What I Saw on the Road

Julia Skelly
Galleria d’Arte Moderna, Palazzo Pitti, Florence, Italy February 16 — June 2, 2019
Kiki Smith Girl, 2014.
Photo : courtesy of Lorcan O’Neill Gallery, Rome
Galleria d’Arte Moderna, Palazzo Pitti, Florence, Italy February 16 — June 2, 2019
What I Saw on the Road is Kiki Smith’s first solo exhibition at a public institution in Italy. It is a small show in the Pitti Palace’s Andito degli Angiolini, and it is ostensibly an “exhaustive overview” of Smith’s “more recent output, the result of an in-depth change in her expression and style” in the last twenty years. The exhibition is framed as a “splendid fairy tale” of nature in which the primary players are animals and where hierarchies have been abolished, but where, simultaneously, a woman’s “revolutionary energy” is unleashed. Intriguingly, one of the curators has described the show as an invitation to reflect on the “precious vulnerability” of the human condition in relation to the complexity of life.
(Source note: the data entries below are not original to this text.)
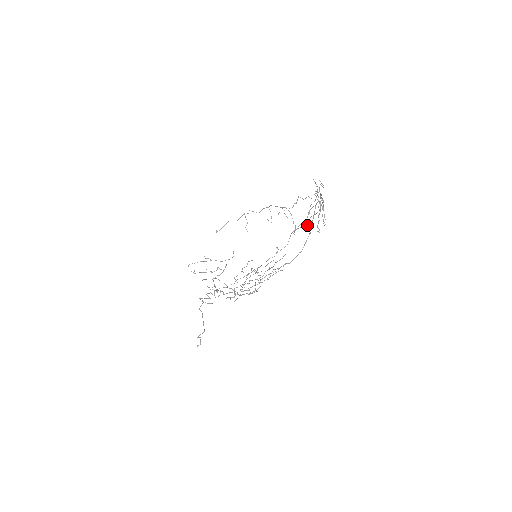
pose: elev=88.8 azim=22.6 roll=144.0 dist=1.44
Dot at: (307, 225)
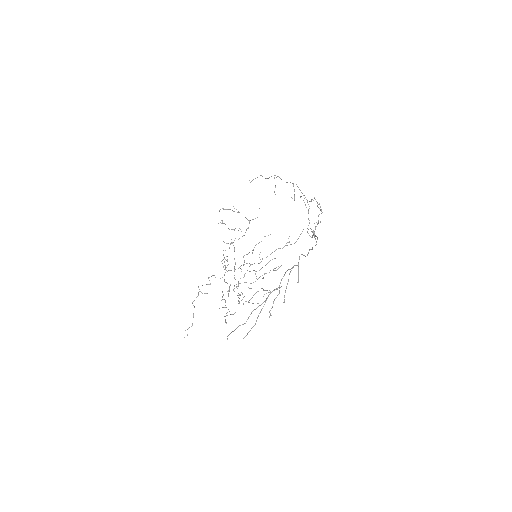
Dot at: (314, 236)
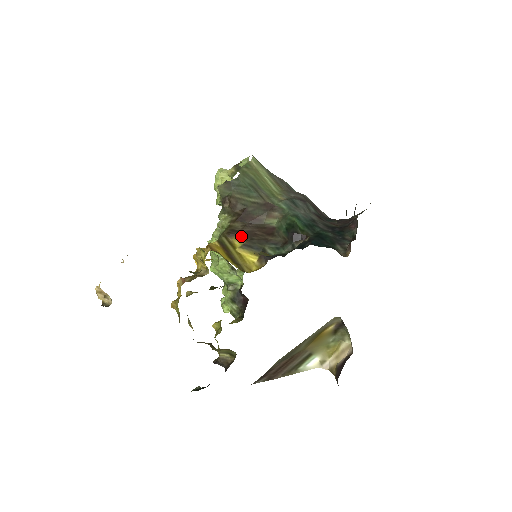
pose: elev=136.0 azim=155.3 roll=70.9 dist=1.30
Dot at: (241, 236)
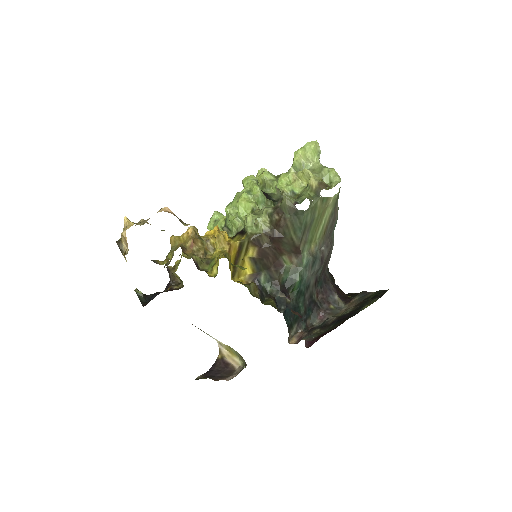
Dot at: (258, 250)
As curators Renata Pintus and Eike Schmidt note, in the 1990s Smith became known for her sculptural works depicting bodies, particularly female bodies. Indeed, Smith made her mark with abject feminist sculptural works such as Blood Pool (Art Institute of Chicago, 1992), a painted bronze sculpture of a young woman, or girl, curled up in the fetal position. A row of teeth protrudes from her spine, suggesting, perhaps, an oral fixation and a transgression of the boundary between inside and outside of the body that characterized early 1990s abject art.
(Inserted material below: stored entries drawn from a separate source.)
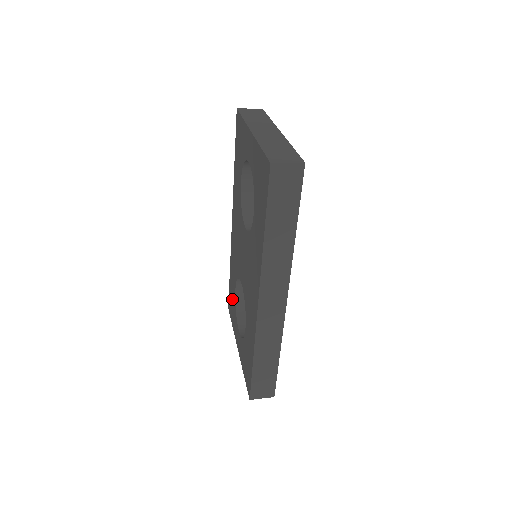
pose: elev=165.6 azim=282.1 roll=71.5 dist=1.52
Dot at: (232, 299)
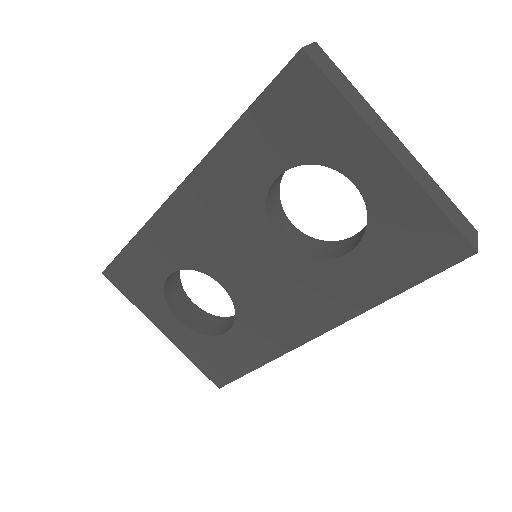
Dot at: (142, 276)
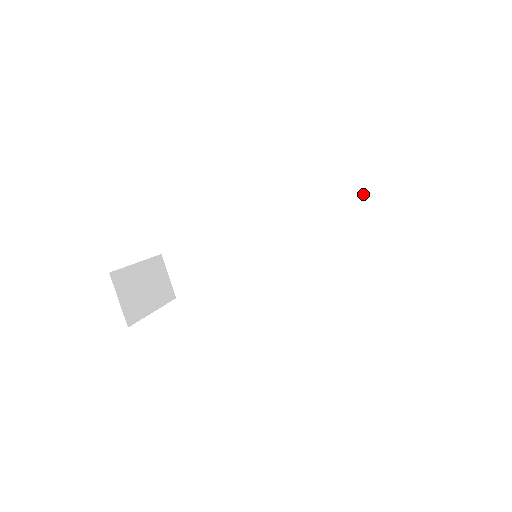
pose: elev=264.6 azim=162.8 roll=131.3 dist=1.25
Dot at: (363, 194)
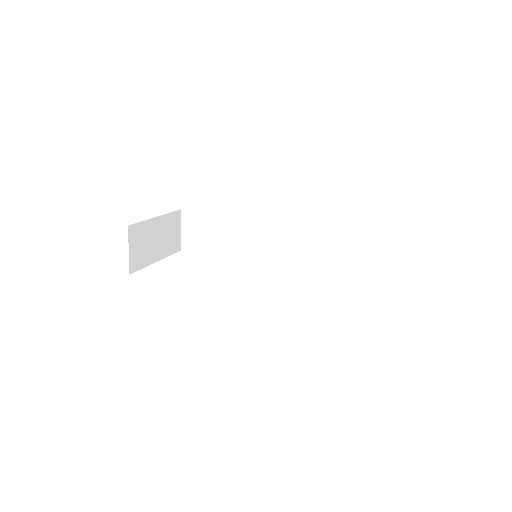
Dot at: (370, 237)
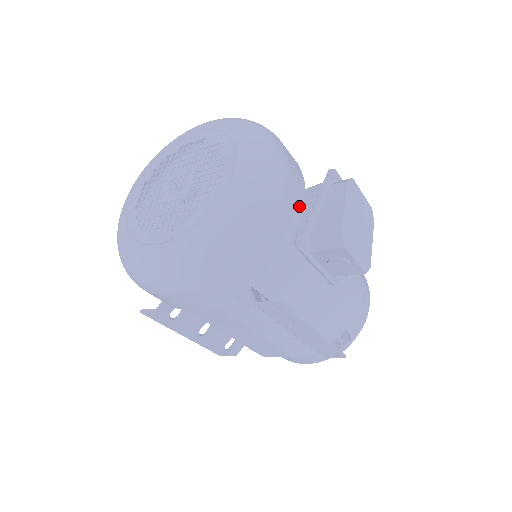
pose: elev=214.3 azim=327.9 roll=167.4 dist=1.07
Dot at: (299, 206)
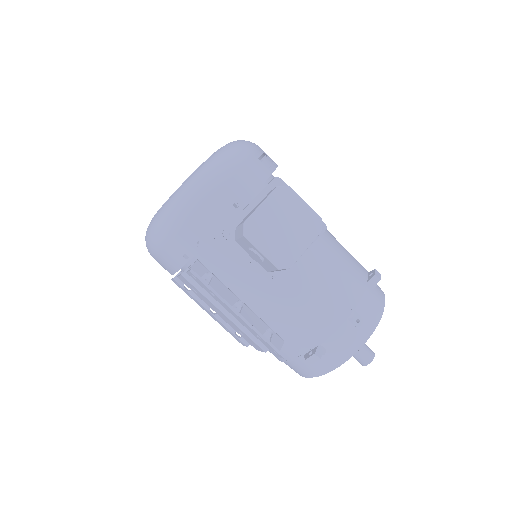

Although the curators remark that in these more recent works Smith “goes outside the body,” there are several human figures, almost always nude, represented in What I Saw on the Road. Most are young and female, although there is one nude male subject as well. The exhibition includes approximately forty artworks, encompassing brightly coloured jacquard cotton tapestries, bronze, silver, and wood sculptures, and works on paper. The tapestries are the most compelling works in the show by far, in part because they take up the most space, but also because they recall Smith’s earlier engagement with bodies in order to unveil complex human experiences and fears.